The findings are intuitive in many ways, aligning with how much actual direct control executive actions have on the outcome of the company’s performance versus the company’s inherent growth potential through its core-technology, for example. Put in other terms, a fast car can still go relatively fast even it’s not skillfully driven, but will achieve its peak performance, near its limits of control, in the hands of an expert driver.
Effectiveness of Stock-based Compensation at the R&D/Staff Level in Taiwan
In Compensation Structure, Perceived Equity and Individual Performance of R&D
Professional: The Moderating Effects of Achievement Orientation, Uen and Chien examined the effectiveness of stock-based compensation at the R&D staff-level of high-tech firms, examining 258 high-tech firms in China. They found the following correlations:
- Compensation structure has a positive correlation to an employee’s perceived equity
- Employee perceived equity is positively correlated to individual performance
- Individual performance is affected by compensation structure through perceived equity
- The interaction of compensation structure and achievement orientation does influences perceived equity.

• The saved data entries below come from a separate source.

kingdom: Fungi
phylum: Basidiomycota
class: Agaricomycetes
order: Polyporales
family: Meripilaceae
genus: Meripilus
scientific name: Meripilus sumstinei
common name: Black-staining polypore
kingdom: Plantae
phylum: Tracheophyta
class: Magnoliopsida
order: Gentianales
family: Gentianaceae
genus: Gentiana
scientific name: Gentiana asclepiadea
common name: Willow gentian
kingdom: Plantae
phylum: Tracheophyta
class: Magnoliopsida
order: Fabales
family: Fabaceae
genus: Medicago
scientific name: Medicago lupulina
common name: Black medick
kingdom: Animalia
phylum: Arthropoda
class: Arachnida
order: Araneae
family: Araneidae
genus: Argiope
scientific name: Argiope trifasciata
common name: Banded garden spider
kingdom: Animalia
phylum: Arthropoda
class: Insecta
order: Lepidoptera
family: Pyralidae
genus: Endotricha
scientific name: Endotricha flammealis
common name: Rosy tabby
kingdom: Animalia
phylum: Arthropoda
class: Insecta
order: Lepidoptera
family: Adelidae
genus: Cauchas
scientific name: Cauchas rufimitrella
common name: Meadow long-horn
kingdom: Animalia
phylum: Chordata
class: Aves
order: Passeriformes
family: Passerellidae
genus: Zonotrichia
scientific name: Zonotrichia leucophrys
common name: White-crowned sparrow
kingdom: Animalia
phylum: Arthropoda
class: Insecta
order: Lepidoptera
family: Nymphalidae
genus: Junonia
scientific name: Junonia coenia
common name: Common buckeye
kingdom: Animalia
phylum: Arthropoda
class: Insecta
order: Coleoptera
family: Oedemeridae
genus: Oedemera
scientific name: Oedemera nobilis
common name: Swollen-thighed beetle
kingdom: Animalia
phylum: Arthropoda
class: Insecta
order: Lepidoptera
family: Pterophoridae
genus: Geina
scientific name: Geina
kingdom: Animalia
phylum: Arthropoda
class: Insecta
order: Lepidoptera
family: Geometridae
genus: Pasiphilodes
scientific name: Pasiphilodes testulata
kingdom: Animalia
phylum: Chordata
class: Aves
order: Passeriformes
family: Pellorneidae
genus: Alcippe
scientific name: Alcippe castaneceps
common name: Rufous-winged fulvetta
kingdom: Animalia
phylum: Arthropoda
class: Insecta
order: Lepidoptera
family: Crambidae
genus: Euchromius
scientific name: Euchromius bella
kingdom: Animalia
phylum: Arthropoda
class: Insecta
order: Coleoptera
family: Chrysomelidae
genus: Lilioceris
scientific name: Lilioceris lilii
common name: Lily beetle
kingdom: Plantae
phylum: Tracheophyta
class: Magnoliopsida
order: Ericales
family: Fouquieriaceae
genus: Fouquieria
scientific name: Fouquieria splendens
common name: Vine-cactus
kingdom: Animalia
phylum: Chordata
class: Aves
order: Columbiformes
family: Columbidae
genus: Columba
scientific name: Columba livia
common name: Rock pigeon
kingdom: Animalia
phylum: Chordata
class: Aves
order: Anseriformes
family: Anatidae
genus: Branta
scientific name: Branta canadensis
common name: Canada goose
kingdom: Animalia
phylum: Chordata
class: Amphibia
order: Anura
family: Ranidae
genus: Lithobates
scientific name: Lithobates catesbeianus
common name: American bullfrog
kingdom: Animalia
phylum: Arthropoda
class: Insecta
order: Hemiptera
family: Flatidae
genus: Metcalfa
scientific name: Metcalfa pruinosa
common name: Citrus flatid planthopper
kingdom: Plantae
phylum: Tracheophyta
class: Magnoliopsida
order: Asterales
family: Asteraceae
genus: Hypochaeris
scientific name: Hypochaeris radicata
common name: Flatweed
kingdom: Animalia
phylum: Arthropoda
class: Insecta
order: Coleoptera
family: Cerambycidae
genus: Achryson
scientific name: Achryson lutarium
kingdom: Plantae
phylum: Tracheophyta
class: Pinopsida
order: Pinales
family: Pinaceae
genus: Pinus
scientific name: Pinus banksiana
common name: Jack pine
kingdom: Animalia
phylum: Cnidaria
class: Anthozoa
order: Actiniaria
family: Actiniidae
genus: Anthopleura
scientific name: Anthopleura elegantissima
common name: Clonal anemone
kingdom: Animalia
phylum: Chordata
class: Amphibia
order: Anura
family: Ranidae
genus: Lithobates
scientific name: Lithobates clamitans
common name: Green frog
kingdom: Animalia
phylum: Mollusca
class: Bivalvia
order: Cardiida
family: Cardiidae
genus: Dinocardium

In short, they found that employees feeling of the fairness of their compensation to their level of input (effort, seniority, gender, amount of responsibility, working conditions, knowledge, skills, and abilities required by the job) in these high-tech firms was positively affected by their compensation structure's inclusion of stock-based compensation. This backs up Chui and Tsai’s findings regarding the positive correlation between stock-based compensation and psychological ownership.
Conclusion & Recommendation
We conclude from our study of China/Hong Kong and Taiwan that varying levels of maturity affects the effectiveness of stock-based compensation in incentivizing and retaining key employees for both larger companies (MNC’s and red-chip firms) and startups. For more mature markets such as Taiwan, stock-based compensation is an effective tool to attract, incentivize, and retain employees and is used as a tool against losing talent against MNCs. However, in China, the use of stock-based compensation is only implemented since the beginning of 2006 and is currently only limited to red-chip companies and MNCs that are publicly listed, commonly on the Hong Kong Stock Exchange. The use of stock-based compensation for startups in China are not as common because employees can only exercise their option if the underlying stock is publicly listed. However, we foresee that China will update its regulations on stock-based compensation for startup companies in the future to become more similar to the US, and in turn allow startups to attract and retain employees through the stock-based compensation.